Nestes três casos, a reclamação do “fã” deu lugar ao racismo puro, com argumentos como “e se um ator branco fosse escolhido para interpretar um personagem negro, o que vocês achariam?“, como se isso já não acontecesse e não fosse absurdo o bastante para se usar como contra-argumento.
Claro, sempre há a opção de criar novos personagens e ela é válida. Mas a partir do momento em que um elenco original principal é composto exclusivamente de pessoas brancas, qual espaço esse novo personagem teria? Seja honesto, se fizessem uma série sobre sua mídia favorita, você acharia justo escalar o ator mais promissor para um papel secundário apenas porque sua etnia não se encaixa em uma decisão automática tomada há décadas atrás?
E se, por algum acaso, esse novo personagem tomasse a maior parte da série, pois, afinal, é interpretado pela estrela da série, você realmente iria aceitar em ver seus personagens que já conhecem ficar de lado em prol desse personagem novo? Podemos aqui citar os personagens na adaptação de Paul Anderson, onde Milla Jovovich é massacrada por fãs de Resident Evil por interpretar um personagem novo, que ofusca completamente os demais da adaptação.

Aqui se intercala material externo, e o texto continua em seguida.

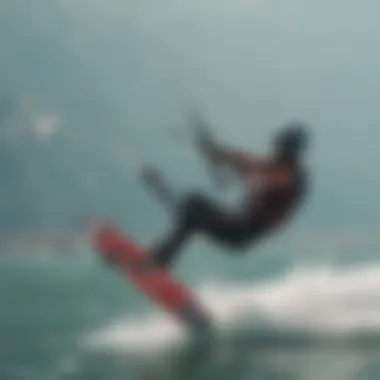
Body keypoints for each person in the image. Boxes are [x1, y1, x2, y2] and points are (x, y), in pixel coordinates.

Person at [141, 120, 309, 268]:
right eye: (276, 146)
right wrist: (215, 151)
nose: (275, 151)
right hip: (237, 223)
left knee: (193, 206)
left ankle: (161, 258)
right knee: (191, 210)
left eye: (280, 147)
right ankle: (162, 256)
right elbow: (246, 161)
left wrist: (239, 169)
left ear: (290, 150)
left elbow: (264, 178)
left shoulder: (292, 178)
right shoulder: (276, 167)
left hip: (243, 232)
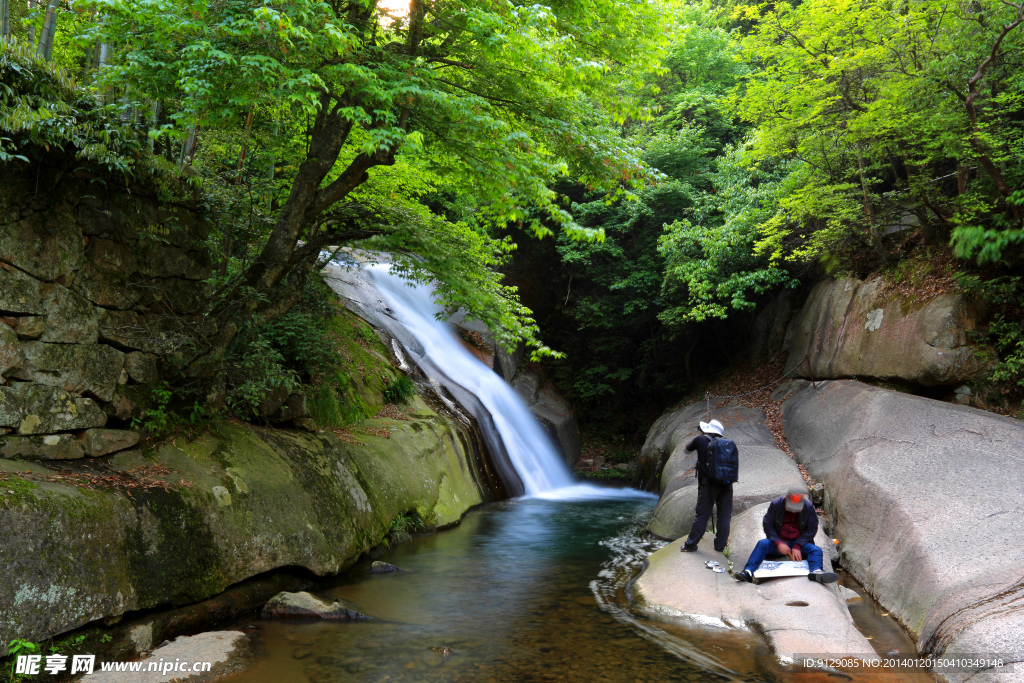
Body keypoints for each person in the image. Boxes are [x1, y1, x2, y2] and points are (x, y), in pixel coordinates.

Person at [735, 488, 838, 583]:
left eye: (797, 508)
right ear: (785, 499)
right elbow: (768, 524)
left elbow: (812, 528)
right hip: (778, 543)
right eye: (791, 507)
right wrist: (778, 543)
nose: (794, 511)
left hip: (799, 544)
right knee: (762, 544)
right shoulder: (776, 504)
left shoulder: (808, 507)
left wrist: (798, 545)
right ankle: (748, 572)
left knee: (816, 550)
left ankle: (816, 572)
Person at [680, 419, 733, 553]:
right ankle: (720, 546)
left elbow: (686, 450)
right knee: (725, 515)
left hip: (709, 484)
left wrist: (699, 434)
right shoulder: (727, 443)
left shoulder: (701, 440)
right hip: (727, 483)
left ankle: (691, 545)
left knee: (702, 514)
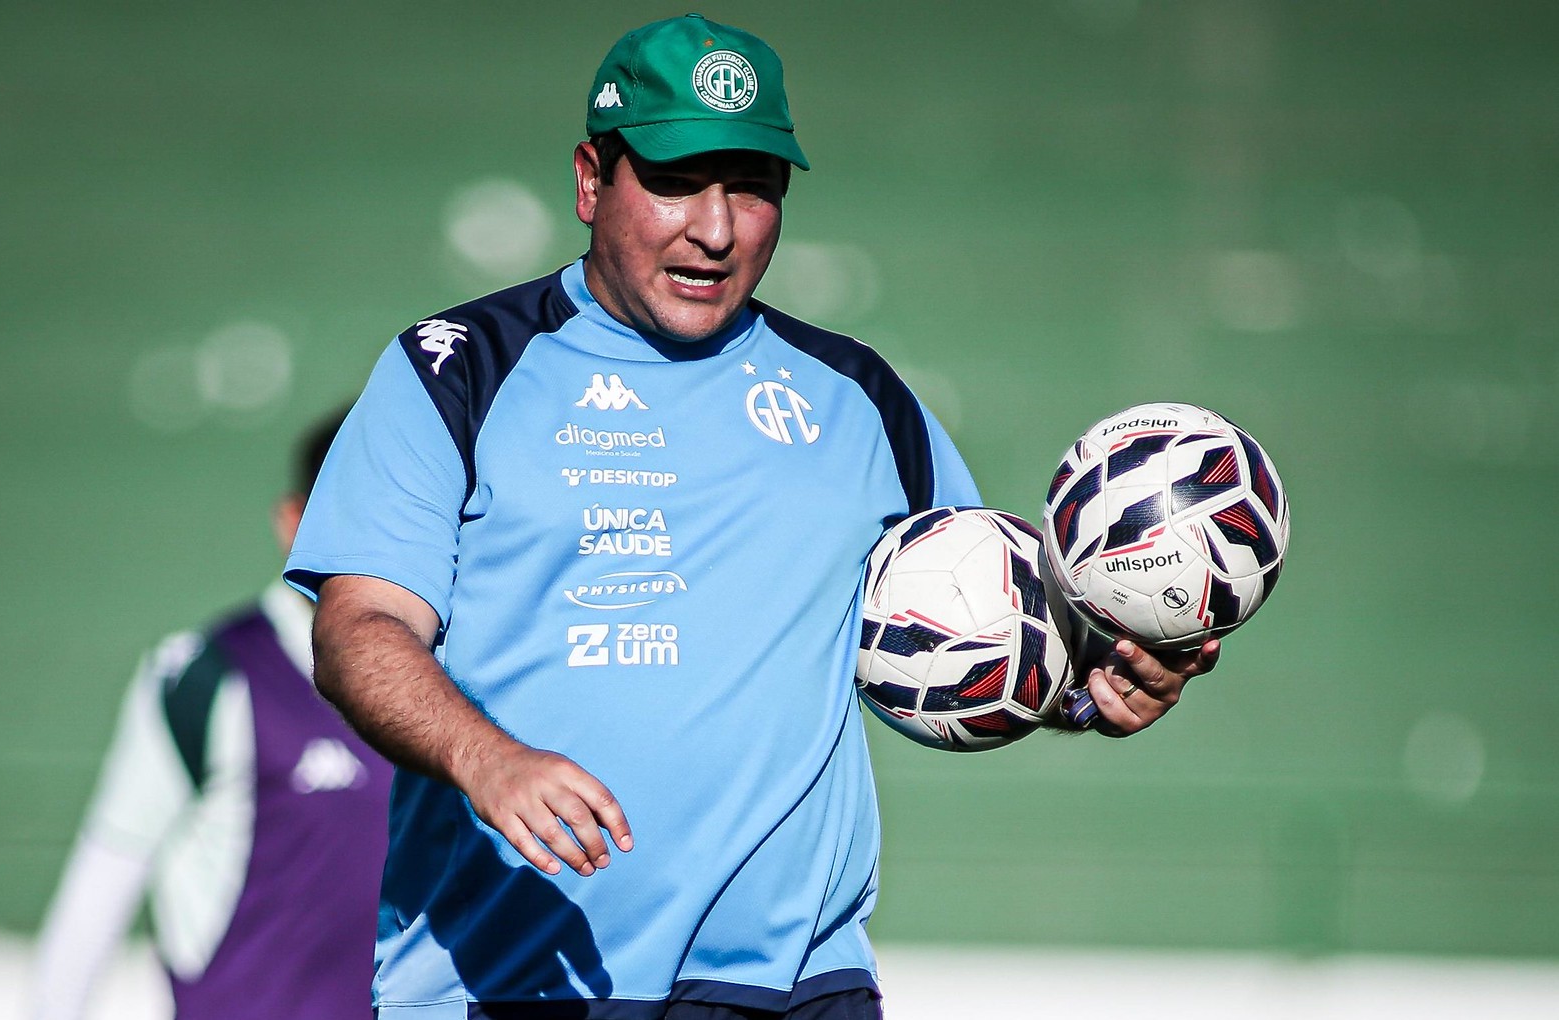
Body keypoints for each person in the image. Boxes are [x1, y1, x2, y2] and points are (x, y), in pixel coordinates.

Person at [285, 14, 1219, 1019]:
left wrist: (1101, 686)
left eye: (754, 188)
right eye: (678, 182)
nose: (718, 229)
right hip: (509, 982)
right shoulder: (456, 370)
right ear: (592, 180)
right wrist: (488, 757)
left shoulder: (861, 398)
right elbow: (358, 634)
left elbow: (996, 629)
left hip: (789, 985)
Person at [30, 408, 392, 1020]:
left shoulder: (467, 676)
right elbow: (106, 878)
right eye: (358, 514)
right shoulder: (210, 676)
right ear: (292, 522)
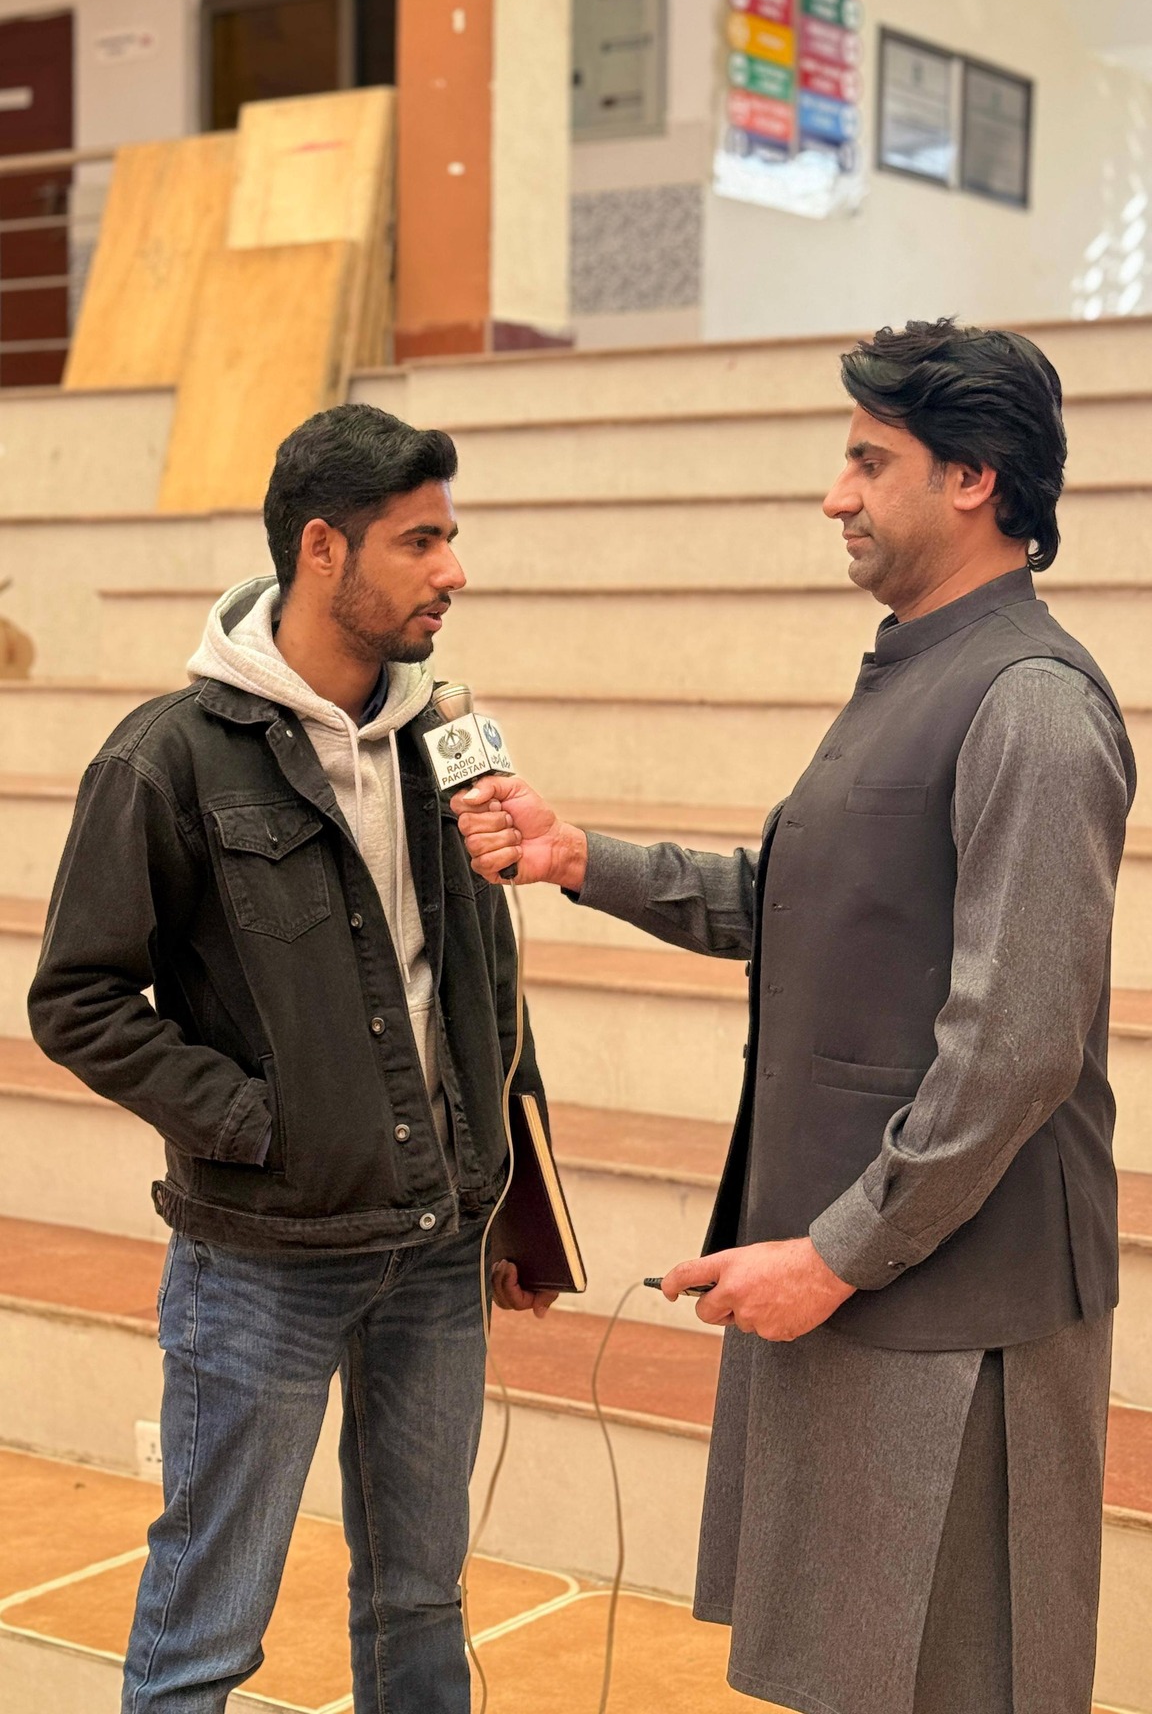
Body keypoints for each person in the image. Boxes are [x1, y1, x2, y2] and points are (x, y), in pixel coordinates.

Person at [453, 319, 1136, 1714]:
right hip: (873, 1276)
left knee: (959, 1683)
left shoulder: (1031, 704)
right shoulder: (921, 668)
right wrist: (579, 858)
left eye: (869, 461)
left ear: (973, 479)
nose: (837, 495)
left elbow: (1015, 1047)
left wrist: (835, 1255)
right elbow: (800, 901)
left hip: (956, 1308)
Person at [29, 404, 554, 1714]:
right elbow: (77, 998)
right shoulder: (166, 758)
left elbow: (483, 975)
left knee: (420, 1602)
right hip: (263, 1260)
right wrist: (260, 1125)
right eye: (420, 541)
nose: (453, 570)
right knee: (208, 1627)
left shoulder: (446, 742)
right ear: (324, 549)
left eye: (450, 537)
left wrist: (516, 1194)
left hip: (438, 1245)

Felizmente, vivemos em um tempo onde começamos a nos incomodar mais com questões tão importantes como o preconceito. As grandes mídias já perceberam isso há algum tempo e mais personagens negros (e diversos) foram readaptados, atraindo novos espectadores e deixando muitos representados. Infelizmente, alguns alegarão que seus personagens não estão devidamente caracterizados porque um ator negro foi escalado para um papel. Neste caso, o racismo não está disfarçado, está bem visível como o sol ao meio dia de um dia ensolarado.
Isso não quer dizer que todos os personagens devam ser negros, por exemplo, mas sim, que não exista uma pré-escolha, onde o padrão seja ser branco.
Discussões sobre esses assuntos devem sim estar nos nossos dias. É necessário que preconceito e descriminação sejam expostos e criticados por todas as pessoas, sejam as que sofrem os ataques ou as que estão vendo e não concordam no mundo dos jogos. E não só nele, mas em qualquer outro – esses assuntos devem ser tratados com importância. Estamos em 2021 e não devemos mais discutir coisas banais e sim falar dos direitos que negros, mulheres, LGBTQIA+, entre outros tem. A comunidade gamer tem que estar aberta a deixar de lado os seus preconceitos, o racismo e qualquer forma negativa de tratar pessoas diversas. Precisamos de ambientes acolhedores e repleto de igualdade.
Por fim, convidamos a todos que reflitam sobre o tema, mas de forma sincera. A comunidade já está tóxica demais e só queremos que todos sejam respeitados e que se sintam acolhidos e representados. Não se trata de descaracterizar a obra ou o personagem, mas sim de dar um novo olhar, e isso é muito bom, afinal de contas a obra não deixará de existir. Ainda temos muito que aprender e o caminho é longo, mas ter a mente aberta e estar disposto ao diálogo só traz coisa boa pra gente.